How to Diagonalize a Hamiltonian with Fermion Operators?

[Enialis]

Homework Statement

I am trying to solve a problem of 1D electron system.
Given $$a,a^\dagger,b,b^\dagger$$ annihilation and creation operator which satisfy the fermion commutation relations diagonalize the following hamiltonian:

$$H=v_F\sum_{k>0}k(a^\dagger_ka_k-b^\dagger_kb_k)+\Delta\sum_k(b^\dagger_{k-k_F}a_{k+k_F}+a^\dagger_{k+k_F}b_{k-k_F})$$

where $$v_F,\Delta$$ are c-numbers.

Prove that the spectrum is given by:
$$E=v_Fk_F\pm v_F(\Delta^2+k^2)^{1/2}$$

2. The attempt at a solution
I try to define the following operators (that form an su(2) algebra):
$$J_3=\frac{1}{2}(a^\dagger_{k+k_F}a_{k+k_F}-b^\dagger_{k-k_F}b_{k-k_F})$$
$$J_+=a^\dagger_{k+k_F}b_{k-k_F}$$
$$J_-=b^\dagger_{k-k_F}a_{k+k_F}$$
and to calculate the adjoint action but I don't know how to continue.
Please help me, thank you.

 

[halucka]

The spectrum cannot be given by
$$E=v_Fk_F\pm v_F(\Delta^2+k^2)^{1/2}$$
because the units of $$\Delta$$ and $$k$$ are not the same.
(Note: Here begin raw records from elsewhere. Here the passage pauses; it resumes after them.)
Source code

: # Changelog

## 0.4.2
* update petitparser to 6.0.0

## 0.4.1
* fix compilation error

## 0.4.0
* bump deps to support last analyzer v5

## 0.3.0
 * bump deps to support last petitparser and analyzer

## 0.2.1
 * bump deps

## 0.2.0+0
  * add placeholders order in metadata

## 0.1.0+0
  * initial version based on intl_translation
I tried rewriting the first term (linear kinetic energy) using operators shifted by $$k_F$$ and then diagonalizing it, and I got
$$E=\frac{1}{2} (v_F k_F \pm (v_F^2 k^2 + 4\Delta^2)^{1/2})$$
Still may not be correct, but at least the units match.